[Items from a dataset]
+++
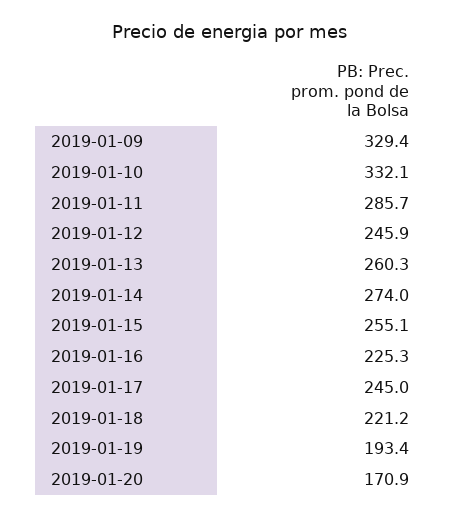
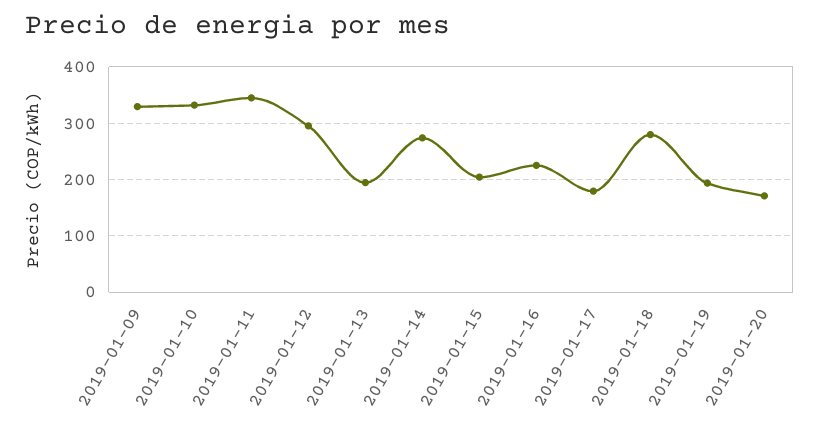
2019-01-11: 285.7 -> 340
2019-01-12: 245.9 -> 300
2019-01-13: 260.3 -> 200
2019-01-15: 255.1 -> 200
2019-01-17: 245 -> 180
2019-01-18: 221.2 -> 280

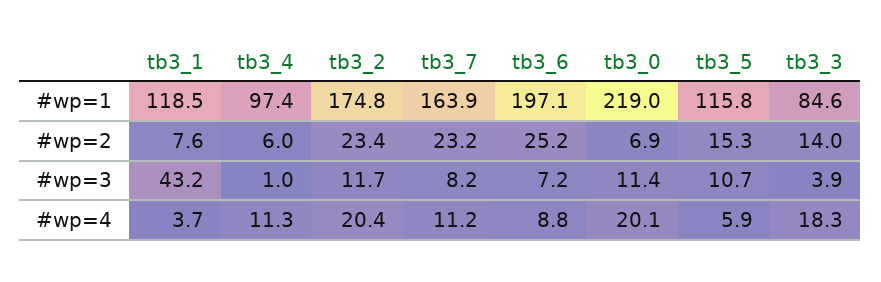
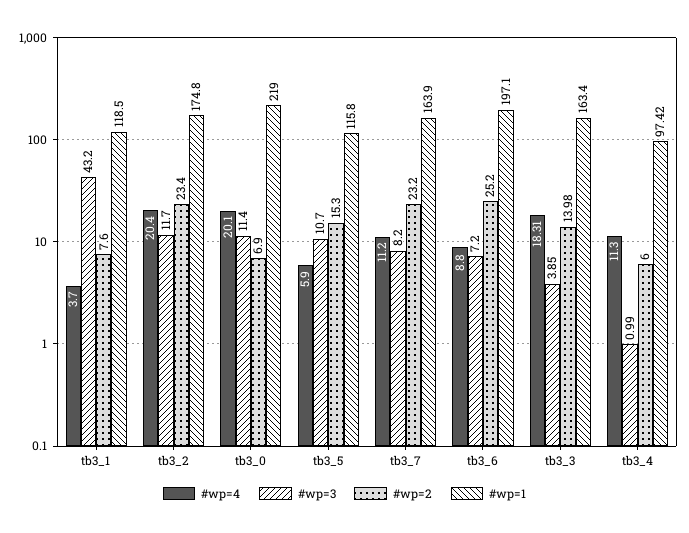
#wp=1, tb3_3: 84.6 -> 163.4

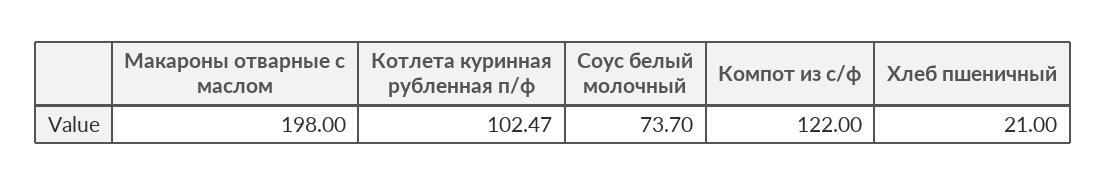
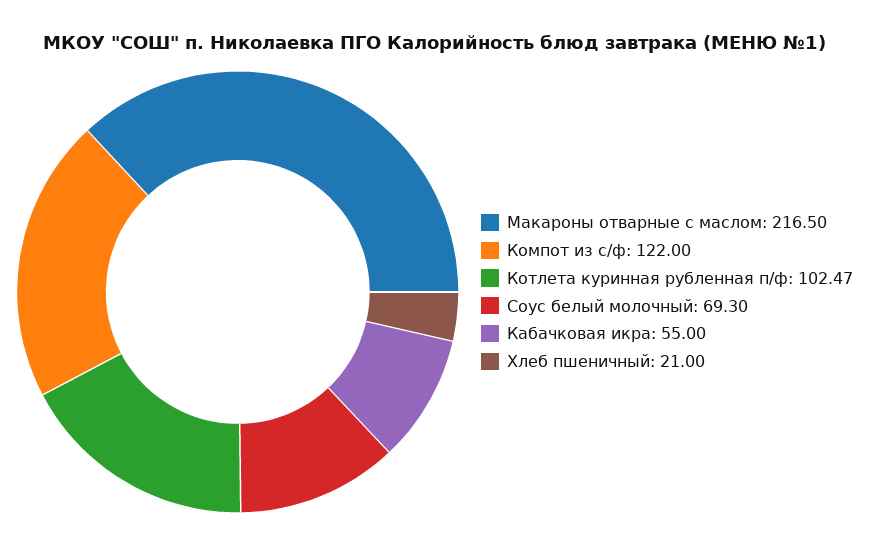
Макароны отварные с маслом: 198 -> 216.5
Соус белый молочный: 73.7 -> 69.3
Кабачковая икра: none -> 55

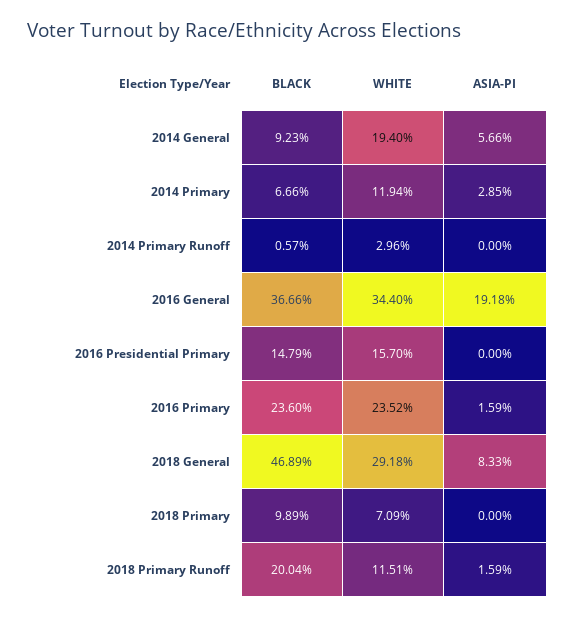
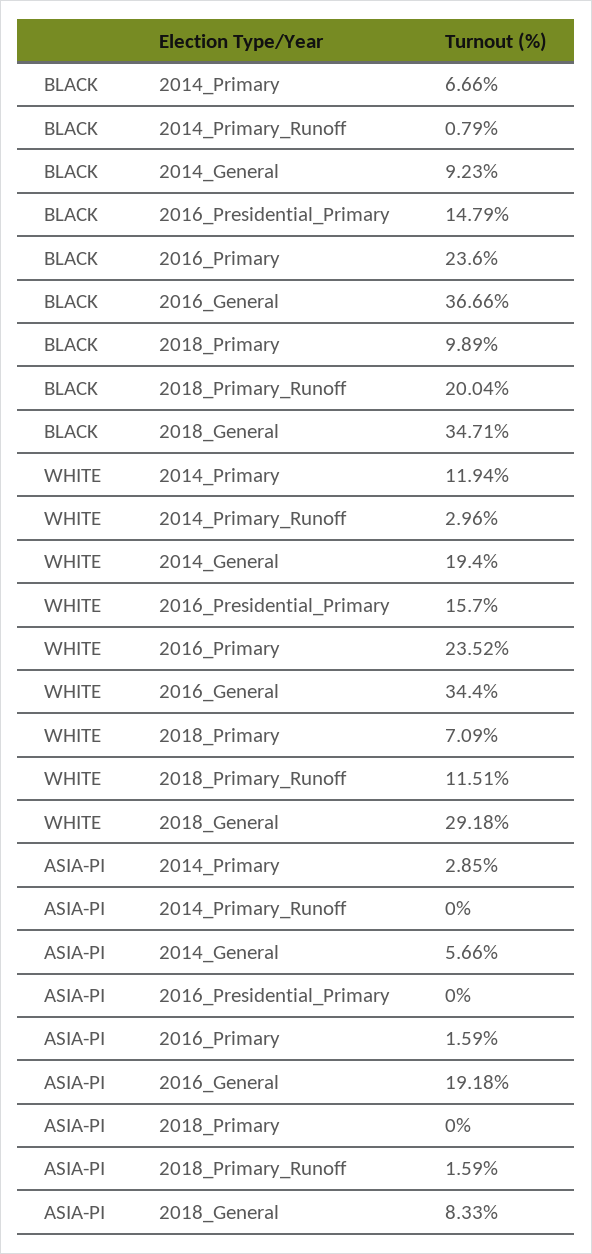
BLACK, 2014 Primary Runoff: 0.57 -> 0.79
BLACK, 2018 General: 46.89 -> 34.71

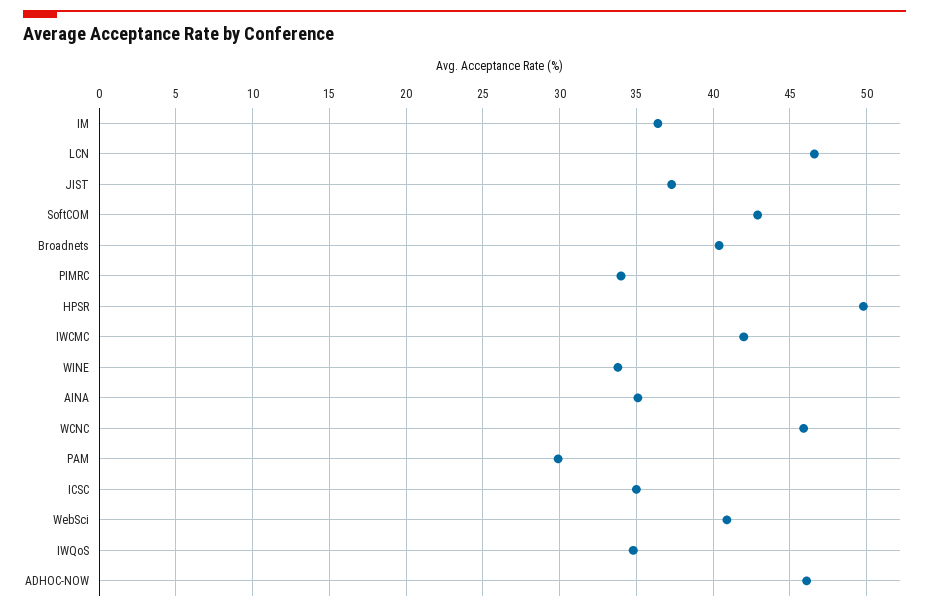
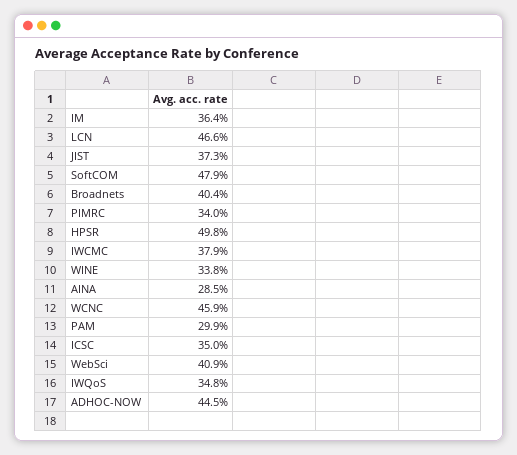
SoftCOM: 43 -> 47.9
IWCMC: 42 -> 37.9
AINA: 35 -> 28.5
ADHOC-NOW: 46 -> 44.5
+++
Written task: Keep to the lines above from the line with "2019-01-12: 245.9 -> 300" to the line with "IWCMC: 42 -> 37.9", and set down exactly those, inclusive, with nothing else and every picture left out.

Task output:
2019-01-12: 245.9 -> 300
2019-01-13: 260.3 -> 200
2019-01-15: 255.1 -> 200
2019-01-17: 245 -> 180
2019-01-18: 221.2 -> 280

#wp=1, tb3_3: 84.6 -> 163.4

Макароны отварные с маслом: 198 -> 216.5
Соус белый молочный: 73.7 -> 69.3
Кабачковая икра: none -> 55

BLACK, 2014 Primary Runoff: 0.57 -> 0.79
BLACK, 2018 General: 46.89 -> 34.71

SoftCOM: 43 -> 47.9
IWCMC: 42 -> 37.9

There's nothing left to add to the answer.